‘Best TV interviewer ever’ Mike Wallace dies aged 93
First it was Andy Rooney, the cantankerous commentator who died in November, a month after delivering the last of his show-closing essays. Now 93-year-old Mike Wallace, the hard-charging interviewer who frequently led 60 Minutes and gave it journalistic heft with a showman’s flair, has died.
“More than anyone else he was responsible for the continuing success of 60 Minutes,” said veteran correspondent Morley Safer. “We are all in his debt.”
Wallace had such a fearsome reputation as an interviewer that “Mike Wallace is here to see you” were among the most dreaded words a newsmaker could hear.
He was well aware that his reputation arrived at an interview before he did, said Jeff Fager, CBS News chairman and Wallace’s long-time producer at 60 Minutes.
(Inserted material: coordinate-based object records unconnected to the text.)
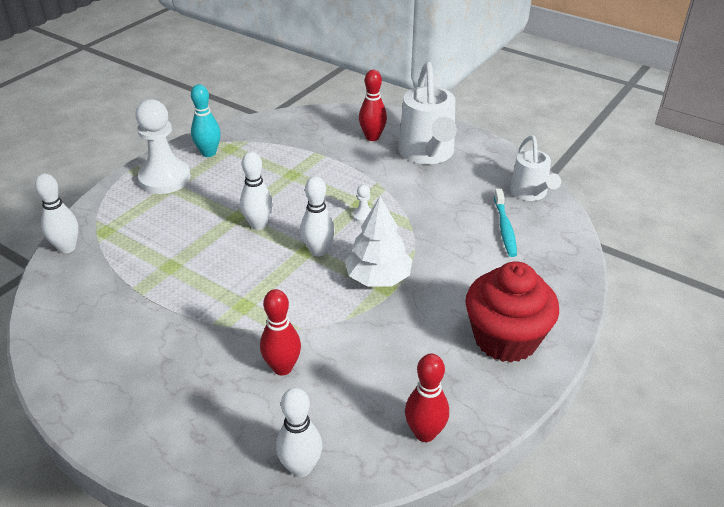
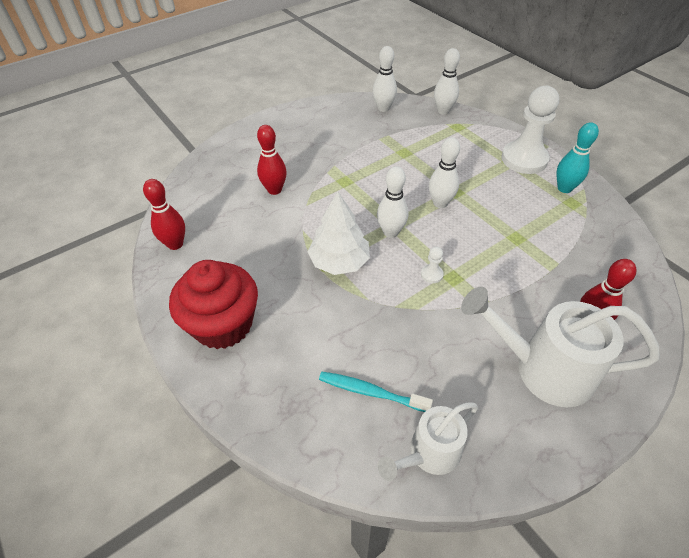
camera: 110 degrees right, 10 degrees up
white bowling pin [276,388,322,477] -> white bowling pin moved to [373,46,397,112]
white watering can [510,136,561,201] -> white watering can turned 45 degrees counterclockwise [378,402,478,481]

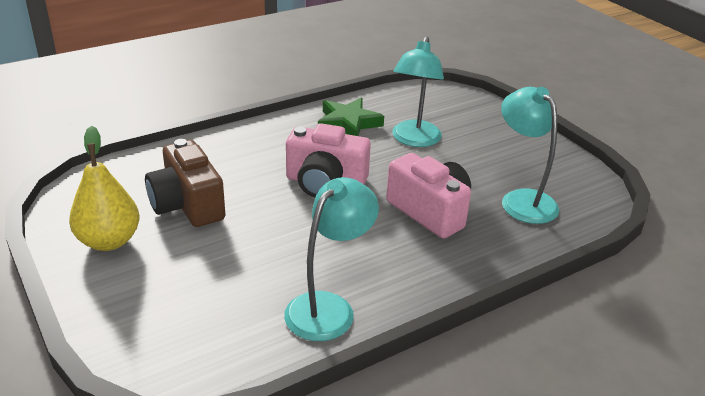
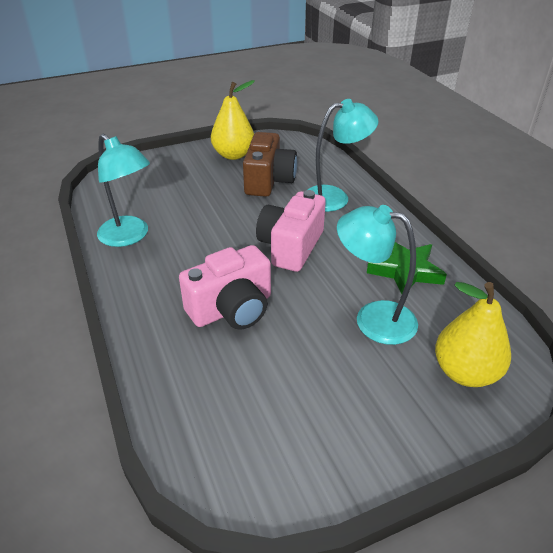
camera: 100 degrees right, 5 degrees up
brown camera [145,139,225,227] -> brown camera turned 120 degrees clockwise [243,132,297,197]
turquoise lamp [501,87,559,224] -> turquoise lamp moved to [307,99,378,212]
none -> yellow pear [435,282,511,387]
“He loved it,” Fager said. “He loved that part of Mike Wallace. He loved being Mike Wallace. He loved the fact that if he showed up for an interview, it made people nervous... He knew, and he knew that everybody else knew, that he was going to get to the truth. And that’s what motivated him.”
Wallace made 60 Minutes compulsively watchable, television’s first news magazine that became appointment viewing in the US. His last interview was in Jan 2008. Slowed by a triple bypass later that month and the ravages of time on a once-sharp mind, Wallace retired from public life.
During the Iranian hostage crisis in 1979, Wallace asked Iran’s Ayatollah Khomeini what he thought about being called “a lunatic” by Egyptian president Anwar Sadat. Khomeini answered by predicting Sadat’s assassination.
Late in his career, Wallace interviewed Russian president Vladimir Putin, and challenged him: “This isn’t a real democracy, come on!” Putin’s aides tried fruitlessly to halt the interview.
In 1973, with the Watergate scandal growing, he sat with top Nixon aide John Ehrlichman and read a long list of alleged crimes, from money laundering to obstructing justice. “All of this,” Wallace noted, “by the law-and-order administration of Richard Nixon.”
Ehrlichman could only respond: “Is there a question in there somewhere?”
“He was hands down the best television interviewer ever,” said Steve Kroft, his former 60 Minutes colleague. “I can’t think of anyone, besides [CBS legend Edward R] Murrow, who had a greater influence in shaping television journalism.”